Attention Mechanism in Neural Networks - 7. Sequence-to-Sequence (Seq2Seq) (6)
In the previous posting, we tried implementing another variant of the Seq2Seq model presented by Sutskever et al. (2014). Two key improvements in the variant, i.e., deep LSTM layers and reversing the order of input sequences, are claimed to significantly enhance the performances, especially in the existence of big data.
However, large data implies large computing and it often takes a huge amount of resources to train deep learning models, especially those having complicated structures such as Seq2Seq. There are many methods to expedite the learning process of large-scale deep learning models. One of the basic approaches is applying the mini-batch Stochastic Gradient Descent (SGD) to achieve faster iterations.
So far, we have trained and updated model weights after looking at one instance at a time. On another extreme, we can try updating the weights after looking the whole dataset. Naturally, this can be much faster in iterating, though with a lower convergence rate. In practice, we commonly choose to strike a balance between the two. In other words, we partition the training dataset in small chunks, i.e., “batches,” and update the weights after examining each batch.
Therefore, in this posting, we look into implemeting a mini-batch SGD version of the Seq2Seq model. This would be basically the same model as those in previous postings, but guarantees faster training. I acknowledge that I had a great help in converting the code from PyTorch Seq2Seq tutorials.

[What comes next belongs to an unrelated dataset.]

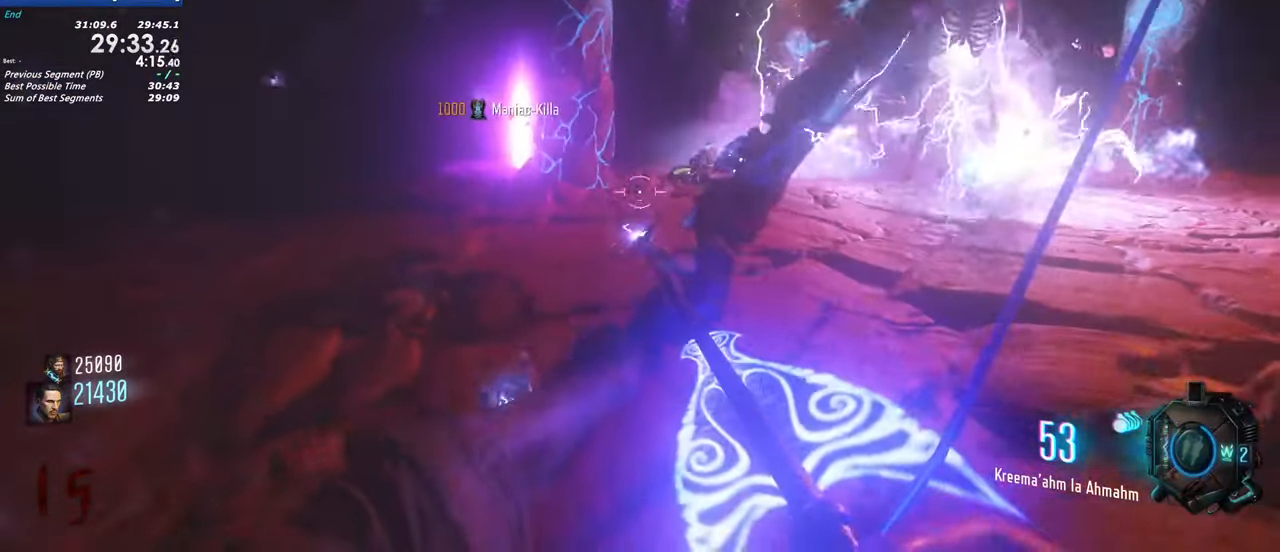
{"keys": ["a", "shift", "w"], "events": [[17, "a", "down"], [300, "shift", "down"]]}
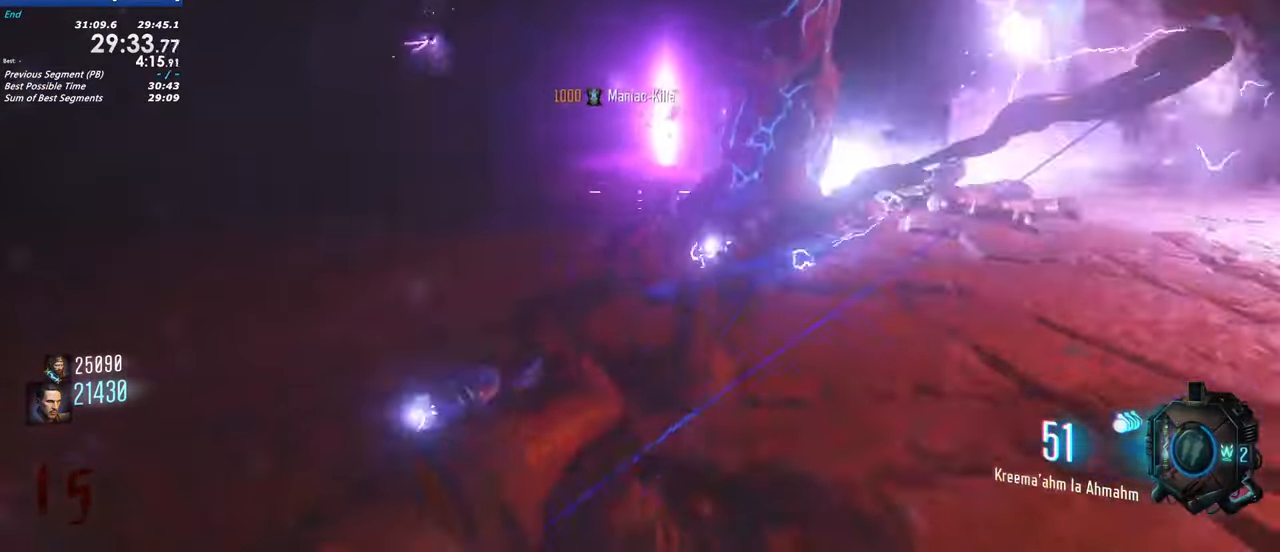
{"keys": ["shift", "w"], "events": [[83, "a", "up"]]}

Import packages & download dataset
For mini-batch implementation, we take advantage of torch.utils.data
to generate custom datasets and dataloaders. For more information, please refer to Generating Data in PyTorch
import re
import torch
import numpy as np
import torch.nn as nn
from matplotlib import pyplot as plt
from torch.utils.data.sampler import SubsetRandomSampler
from tqdm import tqdm
!wget https://www.manythings.org/anki/deu-eng.zip
!unzip deu-eng.zip
with open("deu.txt") as f:
sentences = f.readlines()
# number of sentences
len(sentences)
Data processing
One trick to easier mini-batch implementation of Seq2Seq, or any sequence models, is to set the length of sequences identical. By doing so, we can make mini-batch computation much easier, which is often three- or four-dimensional tensor multiplications. Here, I have set the maximum length of source and target sentences (MAX_SENT_LEN
) to 10. Then, sentences that are shorter than 10 are padded with <pad>
tokens and those longer than 10 are trimmed to fit in. However, note that doing so can lead to a loss of information due to trimming. If you want to evade such loss, you can set MAX_SENT_LEN
to actual maximum length of source and target sentences. On the othe hand, this can be set arbitrarily. If you want faster computation despite the loss of information, you can set the value shorter than I did.
NUM_INSTANCES = 50000
MAX_SENT_LEN = 10
eng_sentences, deu_sentences = [], []
eng_words, deu_words = set(), set()
for i in tqdm(range(NUM_INSTANCES)):
rand_idx = np.random.randint(len(sentences))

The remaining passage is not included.